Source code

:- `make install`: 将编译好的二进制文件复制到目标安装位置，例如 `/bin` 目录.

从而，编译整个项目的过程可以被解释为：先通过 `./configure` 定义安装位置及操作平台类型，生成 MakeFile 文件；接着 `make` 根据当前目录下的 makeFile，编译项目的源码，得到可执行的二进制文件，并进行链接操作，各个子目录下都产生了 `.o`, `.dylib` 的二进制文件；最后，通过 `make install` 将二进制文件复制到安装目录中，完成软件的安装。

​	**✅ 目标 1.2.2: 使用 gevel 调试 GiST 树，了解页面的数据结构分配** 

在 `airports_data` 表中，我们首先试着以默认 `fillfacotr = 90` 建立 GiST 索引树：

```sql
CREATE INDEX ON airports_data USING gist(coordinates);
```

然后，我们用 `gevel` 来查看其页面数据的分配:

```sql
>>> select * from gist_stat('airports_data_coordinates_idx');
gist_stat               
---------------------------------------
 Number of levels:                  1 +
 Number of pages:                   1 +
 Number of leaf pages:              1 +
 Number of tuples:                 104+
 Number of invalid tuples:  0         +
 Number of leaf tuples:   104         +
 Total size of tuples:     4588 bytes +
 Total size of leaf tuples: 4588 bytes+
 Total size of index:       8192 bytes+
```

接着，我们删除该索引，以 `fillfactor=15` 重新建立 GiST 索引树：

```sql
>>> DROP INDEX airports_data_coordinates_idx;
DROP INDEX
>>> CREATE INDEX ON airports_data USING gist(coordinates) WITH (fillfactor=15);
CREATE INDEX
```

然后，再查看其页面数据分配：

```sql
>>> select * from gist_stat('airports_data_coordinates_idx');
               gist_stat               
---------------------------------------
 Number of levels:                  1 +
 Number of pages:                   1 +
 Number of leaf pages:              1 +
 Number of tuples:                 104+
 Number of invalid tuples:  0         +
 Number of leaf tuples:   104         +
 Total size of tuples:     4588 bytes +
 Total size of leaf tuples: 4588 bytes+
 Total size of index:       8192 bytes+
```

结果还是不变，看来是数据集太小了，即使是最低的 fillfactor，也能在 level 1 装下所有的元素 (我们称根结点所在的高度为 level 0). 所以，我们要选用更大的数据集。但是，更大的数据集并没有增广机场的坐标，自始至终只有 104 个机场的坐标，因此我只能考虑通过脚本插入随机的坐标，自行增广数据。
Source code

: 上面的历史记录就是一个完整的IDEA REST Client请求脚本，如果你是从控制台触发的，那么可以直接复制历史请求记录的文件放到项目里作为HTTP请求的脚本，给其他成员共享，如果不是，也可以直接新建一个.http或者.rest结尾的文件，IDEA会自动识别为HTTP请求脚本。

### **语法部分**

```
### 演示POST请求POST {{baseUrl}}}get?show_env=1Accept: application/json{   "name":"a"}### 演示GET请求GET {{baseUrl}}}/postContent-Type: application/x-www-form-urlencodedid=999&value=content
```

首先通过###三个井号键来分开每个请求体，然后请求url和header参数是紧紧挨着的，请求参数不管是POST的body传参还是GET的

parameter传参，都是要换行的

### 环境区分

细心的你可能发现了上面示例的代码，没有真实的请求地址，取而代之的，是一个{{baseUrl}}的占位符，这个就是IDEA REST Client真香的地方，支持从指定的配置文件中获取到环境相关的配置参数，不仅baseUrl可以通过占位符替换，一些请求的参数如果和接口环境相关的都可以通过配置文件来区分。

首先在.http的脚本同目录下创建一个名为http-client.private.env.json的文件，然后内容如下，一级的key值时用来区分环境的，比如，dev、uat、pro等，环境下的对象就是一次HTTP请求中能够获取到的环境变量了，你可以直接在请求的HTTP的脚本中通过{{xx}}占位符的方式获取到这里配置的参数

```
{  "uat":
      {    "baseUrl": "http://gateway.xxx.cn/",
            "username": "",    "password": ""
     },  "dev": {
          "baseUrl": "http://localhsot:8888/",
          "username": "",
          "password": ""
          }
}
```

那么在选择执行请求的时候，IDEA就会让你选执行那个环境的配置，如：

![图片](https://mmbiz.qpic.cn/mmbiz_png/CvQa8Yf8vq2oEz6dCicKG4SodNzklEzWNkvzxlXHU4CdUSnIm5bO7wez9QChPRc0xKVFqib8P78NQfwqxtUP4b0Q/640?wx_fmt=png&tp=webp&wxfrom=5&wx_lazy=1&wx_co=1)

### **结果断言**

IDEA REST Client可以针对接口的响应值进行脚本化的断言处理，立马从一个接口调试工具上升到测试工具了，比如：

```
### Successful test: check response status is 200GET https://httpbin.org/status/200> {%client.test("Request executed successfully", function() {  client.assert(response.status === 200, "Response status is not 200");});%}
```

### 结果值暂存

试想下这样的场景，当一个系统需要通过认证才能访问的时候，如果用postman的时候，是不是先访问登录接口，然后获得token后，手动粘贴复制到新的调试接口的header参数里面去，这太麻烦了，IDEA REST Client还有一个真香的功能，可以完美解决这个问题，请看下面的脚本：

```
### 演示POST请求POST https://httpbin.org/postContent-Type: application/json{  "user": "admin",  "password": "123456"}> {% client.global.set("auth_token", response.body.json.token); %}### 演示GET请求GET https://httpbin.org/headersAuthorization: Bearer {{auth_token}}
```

- - - - -

PROBLEM REQUIREMENTS | Wherever the string "make" shows up in the material, copy the line that holds it.

WRITTEN SOLUTION |
:- `make install`: 将编译好的二进制文件复制到目标安装位置，例如 `/bin` 目录.
从而，编译整个项目的过程可以被解释为：先通过 `./configure` 定义安装位置及操作平台类型，生成 MakeFile 文件；接着 `make` 根据当前目录下的 makeFile，编译项目的源码，得到可执行的二进制文件，并进行链接操作，各个子目录下都产生了 `.o`, `.dylib` 的二进制文件；最后，通过 `make install` 将二进制文件复制到安装目录中，完成软件的安装。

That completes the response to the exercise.